To understand the illogical place of ERISA in today’s health care environment, one must understand a little about civil or "tort" law, the law that governs most of medical malpractice. Tort law is generally a state issue, providing relief for aggrieved plaintiff patients who can prove substandard care. Consider the following scenario. A plan either disincentivizes or virtually denies reimbursement for a test that the treating (or diagnostic) physician deems medically necessary. Consequently, an adverse event occurs and the patient brings legal action against the physician and the plan. The plan claims that it is protected by the ERISA preemption clause and removes the case to federal court, where the only potential remedy is the cost of the test that was denied. The patient then brings the malpractice claim against the physician in state court as the only remaining defendant.
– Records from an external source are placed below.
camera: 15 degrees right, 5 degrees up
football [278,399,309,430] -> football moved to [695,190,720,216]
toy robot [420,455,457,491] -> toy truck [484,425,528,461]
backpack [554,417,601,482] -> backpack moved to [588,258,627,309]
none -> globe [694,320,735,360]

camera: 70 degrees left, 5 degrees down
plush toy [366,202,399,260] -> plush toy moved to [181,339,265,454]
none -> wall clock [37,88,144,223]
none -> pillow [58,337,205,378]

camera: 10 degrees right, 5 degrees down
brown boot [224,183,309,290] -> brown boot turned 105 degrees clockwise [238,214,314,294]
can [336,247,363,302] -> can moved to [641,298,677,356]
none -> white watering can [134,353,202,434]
More than 10 years ago, the California Supreme Court indicated that, while economic concerns may be taken into account, a physician will not be relieved of his or her tort liability because of such concerns. In other words, whether a plan provides a benefit the physician deems necessary, the physician has a legal obligation to recommend such a test. Failure to do so exposes the physician, but not necessarily the benefit plan, to significant damage remedies for those patients subject to ERISA provisions, which include more than 75% of the insured population.
Courts have chipped away at these broad interpretations which have developed historically, but cannot be validated in the legislative history of the law. Furthermore, different court decisions regarding enforceability of provisions, despite the attempt in this article to provide recognizable patterns, cannot be reconciled. In Texas, legislation is currently under appellate review that would impose tort liability on plans for decisions that adversely affect patient outcome. This year the U.S. Supreme Court will consider potential liability of a plan that provides incentives for physicians who restrict resources.
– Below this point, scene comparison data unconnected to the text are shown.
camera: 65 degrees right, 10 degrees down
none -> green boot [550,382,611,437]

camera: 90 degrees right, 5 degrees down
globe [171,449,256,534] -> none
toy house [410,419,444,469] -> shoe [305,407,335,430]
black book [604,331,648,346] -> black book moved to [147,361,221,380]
Radiologists, like clinicians, need to be familiar with such ramifications. Especially in risk-sharing arrangements (e.g., capitation), failure to provide or recommend necessary examinations may subject the physician, and not the insurance plan, to malpractice litigation. As Jacobson and Pomfret correctly note, only congressional legislation is likely to change the application of ERISA in today’s different health care circumstances. And with a powerful insurance lobby in Washington, such change will not come easily.
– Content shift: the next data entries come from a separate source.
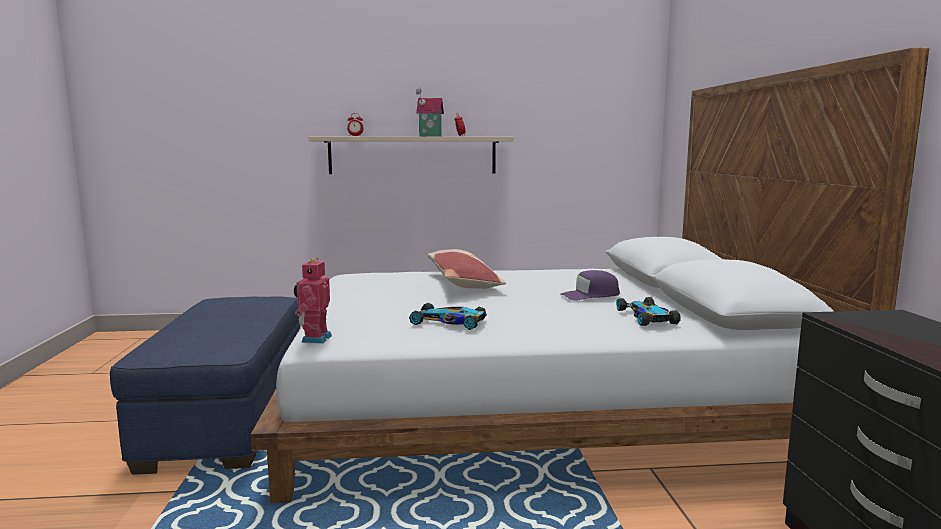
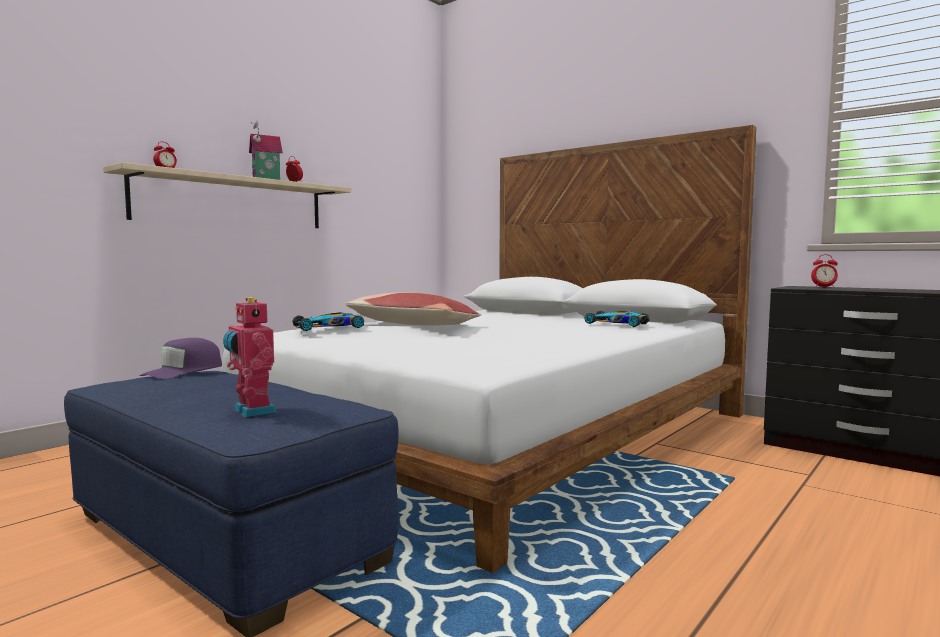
camera: 45 degrees left, 5 degrees down
toy robot [294,258,332,343] -> toy robot moved to [223,297,276,417]
toy car [409,303,487,330] -> toy car moved to [292,312,364,331]
purple cap [560,270,620,301] -> purple cap moved to [139,338,222,379]
none -> alarm clock [811,254,838,288]

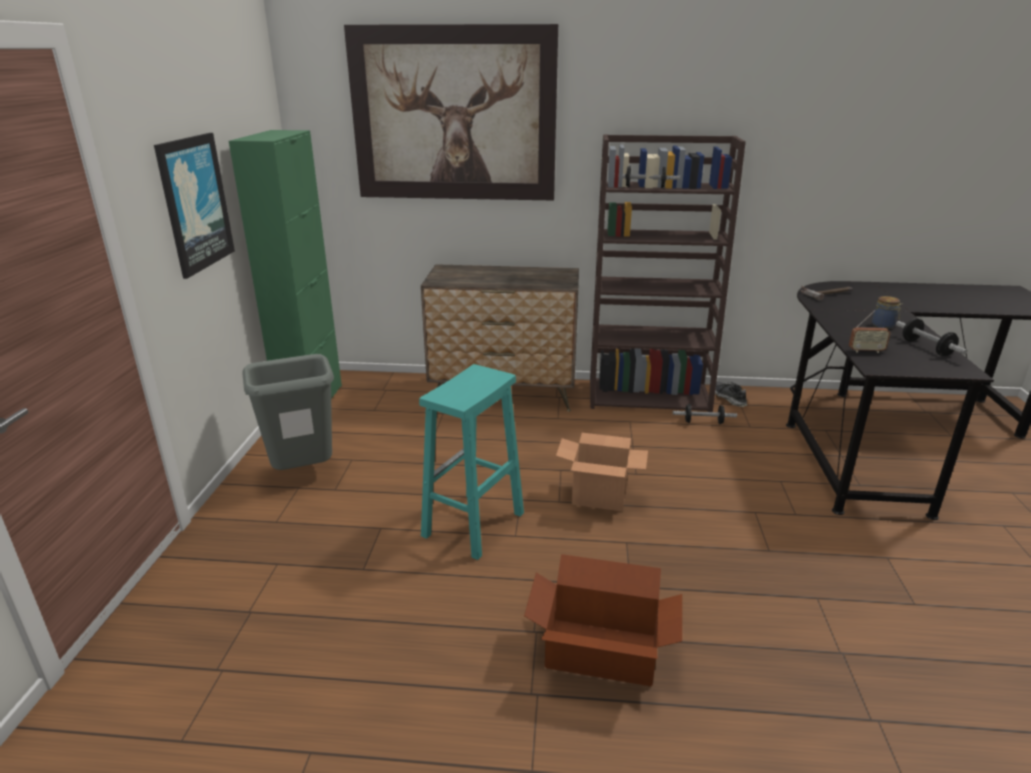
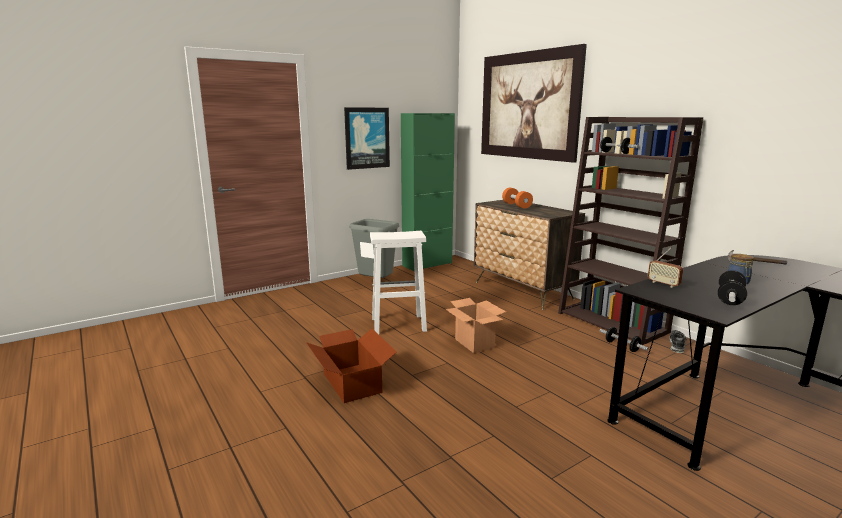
camera: 50 degrees right, 10 degrees down
turquoise stool [419,364,524,560] -> white stool [370,231,427,334]
none -> orange dumbbell [502,188,533,209]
A physician who is sued for malpractice by a patient whose benefit plan is covered under the provisions of ERISA:
a. will have his/her case conducted in state court.
b. will have his/her case conducted in federal court.
c. will have the option of having his/her case conducted in state or federal court.
d. can escape liability because of the preemption clause.
e. can be charged with a breach of fiduciary responsibility to the patient.